The point is, you weren't the person who wrote this. And I'm glad someone did. We need a little more scrutiny on how given people run industry leading ships aground despite making more in a year than some people make their entire lives.

Since when is a VP middle-level management ?
People who never had the misfortune to work with a truly toxic manager or co-worker are often oblivious to the damage they can cause. I'm speaking of psychological damage, burn out, anxiety, stress, depression, health problems. Naming their abuser can be helpful to people who had to endure such a thing.
> But why? I could legitimately IMO rag on a handful of former managers who I think mostly meant well but I’m not going to do it in a blog post.

Maybe he doesn't think that she mostly meant well?

Good for you. It might save someone from taking a job under what appears to be an awful manager though
But you could.
Well that is because you live your life from a place of fear. Not everyone is like that.
It’s not fear. I just don’t really believe in opening up scabs.
He grew up in Europe, which may have given him different sensibilities.
What is that supposed to mean?
As an European who worked in both North Americans and European companies I can attest European business communication is much more direct and less averse to confrontations.

Having said that, I'm not sure we can assign this difference in mentality to author's decision to name the VP (which I personally find valiant, but probably short-sighted).

I really like that he calls her and pichai out. They’re both undeserving fat cats. If you’re going to be a fat cat, you should know you’re a fat cat. Otherwise, you’ll think you deserve even more.
And her summary is literally a list of corporate buzzwords
This has been happening at every middle sized and up tech company over the last couple of decades. Woke leadership brings in diverse but incompetent management that kills morale, productivity and any sense of purpose in the company.
I have come to the opinion that being an executive at any sufficiently large company revolves around building a cult of personality. Any contribution they make would be nearly impossible to compare against what a possible replacement candidate would make. This might be a fair or unfair characterization -- it might even be both! Building a personal brand by being a cheerleader for your company/organization, maintaining the image that you have everything figured out and everything is under control, while taking credit for building the world class team underneath you is essential.
I don't think that's quite accurate.

### Recorded data
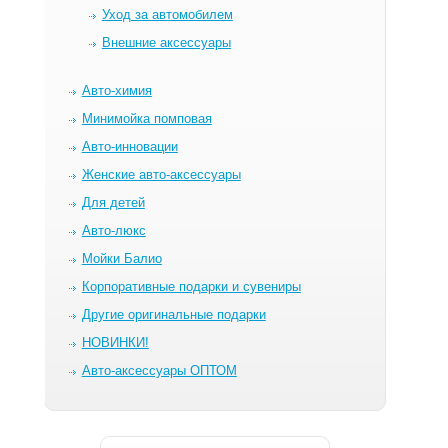
Уход за автомобилем
Внешние аксессуары
Авто-химия
Минимойка помповая
Авто-инновации
Женские авто-аксессуары
Для детей
Авто-люкс
Мойки Балио
Корпоративные подарки и сувениры
Другие оригинальные подарки
НОВИНКИ!
Авто-аксессуары ОПТОМ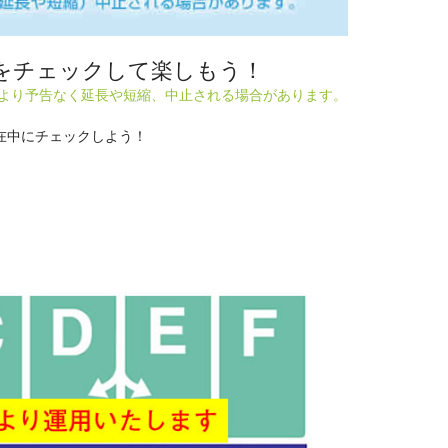
をチェックして楽しもう！
により予告なく延長や短縮、中止される場合があります。
在中にチェックしよう！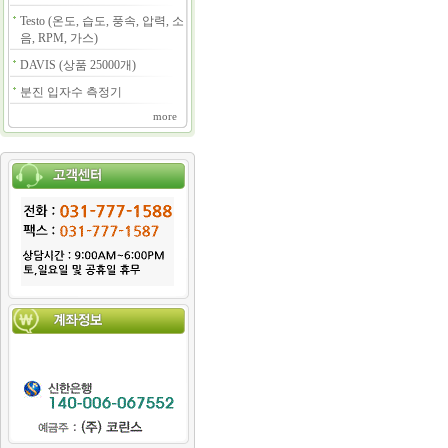
Testo (온도, 습도, 풍속, 압력, 소
음, RPM, 가스)
DAVIS (상품 25000개)
분진 입자수 측정기
more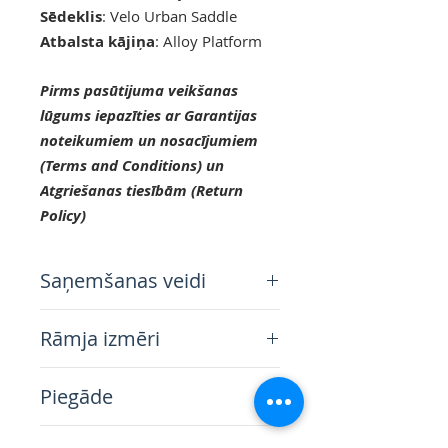
Sēdeklis
: Velo Urban Saddle
Atbalsta kājiņa
: Alloy Platform
Pirms pasūtijuma veikšanas
lūgums iepazīties ar Garantijas
noteikumiem un nosacījumiem
(Terms and Conditions) un
Atgriešanas tiesībām (Return
Policy)
Saņemšanas veidi
Salikts velosipēds par 80%. Visi
Rāmja izmēri
nozīmīgie velosipēda elementi
ir jau uzstādīti un braucējam
(S) 43 cm - Braucējiem no 157
atliek tikai uzlikt detaļas, kuru
Piegāde
cm līdz 168 cm
uzstādīšanai nav nepieciešamas
(L) 48 cm - Braucējiem no 169
īpašas zināšanas. Ar vieglo
Velosipēda piegāde standarta
cm līdz 183 cm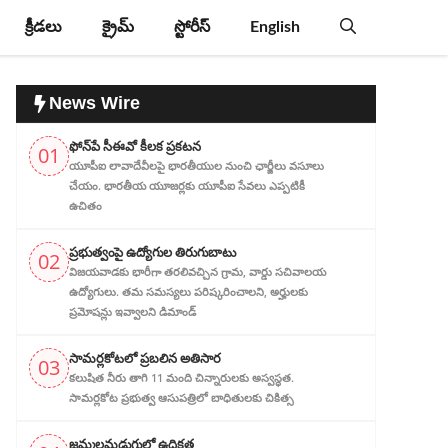
క్రీడలు
క్రైమ్
స్టోరీస్
English
News Wire
ఫోన్‌పే సీఈవో కీలక ప్రకటన
01
యూపీఐ లావాదేవీలపై భారతీయుల నుంచి ఛార్జీలు వసూలు
చేయం. భారతీయ యూజర్లకు యూపీఐ సేవలు ఎప్పటికీ
ఉచితం
ప్ర‌భుత్వంపై ఉద్యోగుల తిరుగుబాటు
02
విజయవాడకు భారీగా తరలివచ్చిన గ్రామ‌, వార్డు సచివాలయ
ఉద్యోగులు. తమ సమస్యలు పరిష్కరించాలని, అర్హుల‌కు
ప్రమోషన్లు ఇవ్వాలని డిమాండ్
సామర్లకోటలో ప్రబలిన అతిసార
03
కలుషిత నీరు తాగి 11 మంది చిన్నారులకు అస్వస్థత.
సామర్లకోట ప్రభుత్వ ఆసుపత్రిలో బాధితులకు చికిత్స
జ‌మ్మ‌ల‌మ‌డుగులో ఉద్రిక్త‌త‌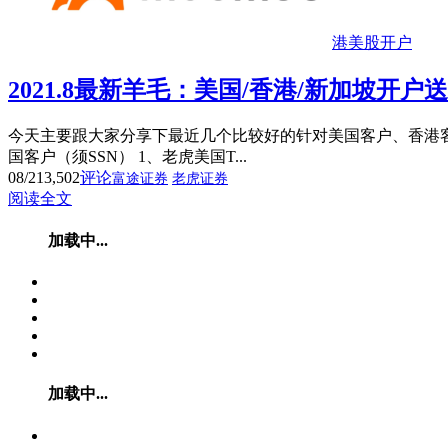
港美股开户
2021.8最新羊毛：美国/香港/新加坡开
今天主要跟大家分享下最近几个比较好的针对美国客户、香港
国客户（须SSN） 1、老虎美国T...
08/21
3,502
评论
富途证券
老虎证券
阅读全文
加载中...
加载中...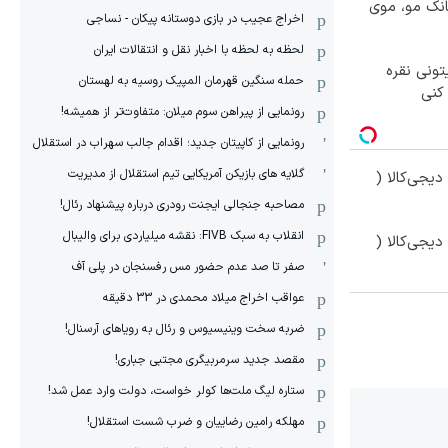
انک مو، موی
اخراج عجیب در بازی دوستانه پیکان - نساجی
لحظه به لحظه با اخبار نقل و انتقالات ایران
تونی نقره
حمله سنگین قهرمان المپیک روسیه به لهستان
کنی
رونمایی از پیراهن سوم میلان: متفاوت‌تر از همیشه!
رونمایی از کاپیتان جدید؛ اقدام جالب سهراب در استقلال
گلایه های بازیکن آمریکایی تیم استقلال از مدیریت
یجی‌کالا (
مصاحبه جنجالی ایجنت رودری درباره پیشنهاد رئال!
انقلاب به سبک FIVB: نقشه میلیاردی برای والیبال
یجی‌کالا (
صفر تا صد عدم حضور مس رفسنجان در پلی آف
عواقب اخراج میلاد محمدی در 33 دقیقه
ضربه سخت وینیسیوس و رئال به رویاهای آرسنال!
مقصد جدید سرمربیگری مجتبی جباری!
ستاره لیگ ملت‌ها کولر خواست، دولت وارد عمل شد!
مهلکه رامین رضاییان و ضرب شست استقلال!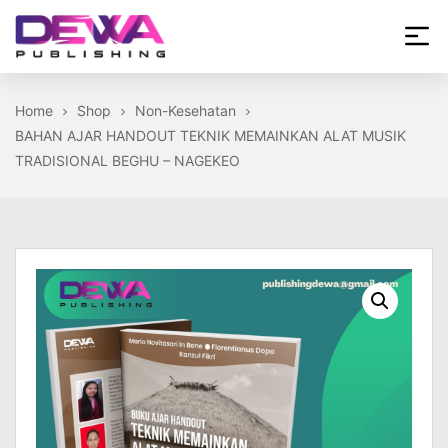
Skip
to
the
Dewa
content
Publishing
Home
Shop
Non-Kesehatan
BAHAN AJAR HANDOUT TEKNIK MEMAINKAN ALAT MUSIK
TRADISIONAL BEGHU – NAGEKEO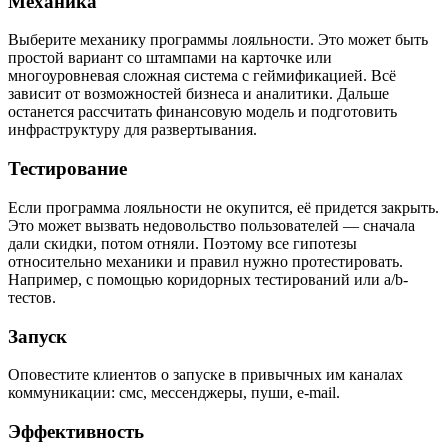
Механика
Выберите механику программы лояльности. Это может быть
простой вариант со штампами на карточке или
многоуровневая сложная система с геймификацией. Всё
зависит от возможностей бизнеса и аналитики. Дальше
останется рассчитать финансовую модель и подготовить
инфраструктуру для развертывания.
Тестирование
Если программа лояльности не окупится, её придется закрыть.
Это может вызвать недовольство пользователей — сначала
дали скидки, потом отняли. Поэтому все гипотезы
относительно механики и правил нужно протестировать.
Например, с помощью коридорных тестирований или a/b-
тестов.
Запуск
Оповестите клиентов о запуске в привычных им каналах
коммуникации: смс, мессенджеры, пуши, e-mail.
Эффективность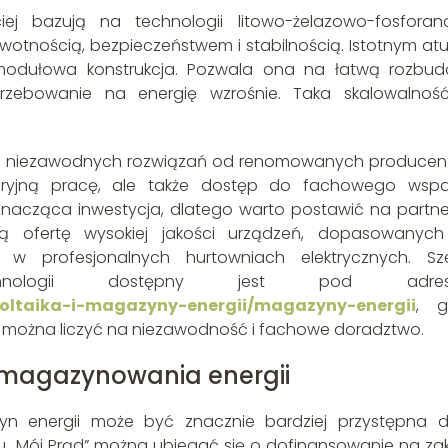
ej bazują na technologii litowo-żelazowo-fosforan
żywotnością, bezpieczeństwem i stabilnością. Istotnym at
modułowa konstrukcja. Pozwala ona na łatwą rozbu
otrzebowanie na energię wzrośnie. Taka skalowalnoś
 i niezawodnych rozwiązań od renomowanych producen
aryjną pracę, ale także dostęp do fachowego wspa
znacząca inwestycja, dlatego warto postawić na partne
wą ofertę wysokiej jakości urządzeń, dopasowanyc
w profesjonalnych hurtowniach elektrycznych. Sze
chnologii dostępny jest pod adres
owoltaika-i-magazyny-energii/magazyny-energii
, g
i można liczyć na niezawodność i fachowe doradztwo.
ć magazynowania energii
n energii może być znacznie bardziej przystępna dz
Mój Prąd” można ubiegać się o dofinansowanie na zak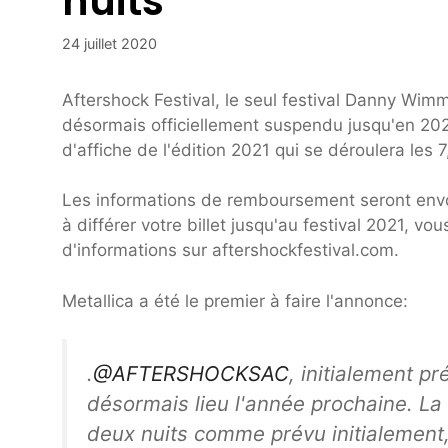
nuits
24 juillet 2020
Aftershock Festival, le seul festival Danny Wim
désormais officiellement suspendu jusqu'en 202
d'affiche de l'édition 2021 qui se déroulera les 7
Les informations de remboursement seront envoy
à différer votre billet jusqu'au festival 2021, v
d'informations sur aftershockfestival.com.
Metallica a été le premier à faire l'annonce:
.
@AFTERSHOCKSAC
, initialement p
désormais lieu l'année prochaine. La
deux nuits comme prévu initialement,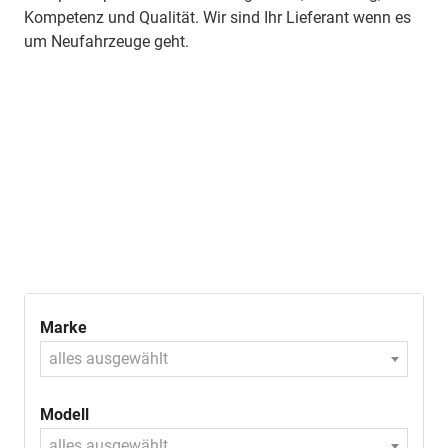
Kompetenz und Qualität. Wir sind Ihr Lieferant wenn es
um Neufahrzeuge geht.
Marke
alles ausgewählt
Modell
alles ausgewählt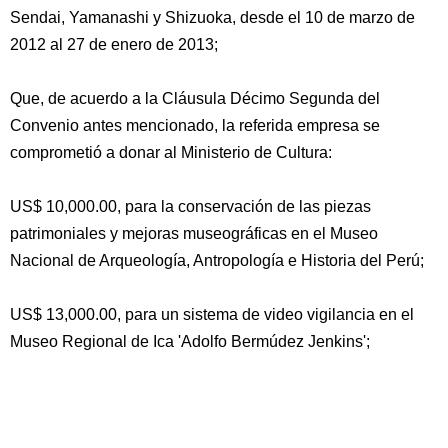
Sendai, Yamanashi y Shizuoka, desde el 10 de marzo de
2012 al 27 de enero de 2013;
Que, de acuerdo a la Cláusula Décimo Segunda del
Convenio antes mencionado, la referida empresa se
comprometió a donar al Ministerio de Cultura:
US$ 10,000.00, para la conservación de las piezas
patrimoniales y mejoras museográficas en el Museo
Nacional de Arqueología, Antropología e Historia del Perú;
US$ 13,000.00, para un sistema de video vigilancia en el
Museo Regional de Ica 'Adolfo Bermúdez Jenkins';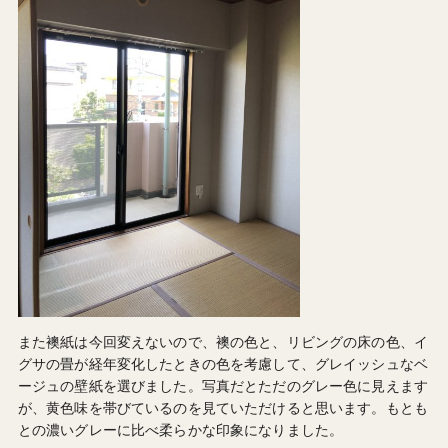
また襖紙は今回変えないので、襖の色と、リビングの床の色、イ
グサの畳が経年変化したときの色を考慮して、グレイッシュなベ
ージュの壁紙を選びました。写真だとただのグレー色に見えます
が、黄色味を帯びているのを見ていただけると思います。もとも
との濃いグレーに比べ柔らかな印象になりました。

### TASK REQUIREMENTS
**A.** Output the part of the comment thread starting with "He grew up in" and going on through "deserve even more.", copied word for word.
**B.** According to the comment thread, how does European business communication differ, as described by the commenter who worked in both North American and European companies?

### ANSWERS FOR THE TASKS
**A.**
He grew up in Europe, which may have given him different sensibilities.
What is that supposed to mean?
As an European who worked in both North Americans and European companies I can attest European business communication is much more direct and less averse to confrontations.

Having said that, I'm not sure we can assign this difference in mentality to author's decision to name the VP (which I personally find valiant, but probably short-sighted).

I really like that he calls her and pichai out. They’re both undeserving fat cats. If you’re going to be a fat cat, you should know you’re a fat cat. Otherwise, you’ll think you deserve even more.

**B.** European business communication is much more direct and less averse to confrontations.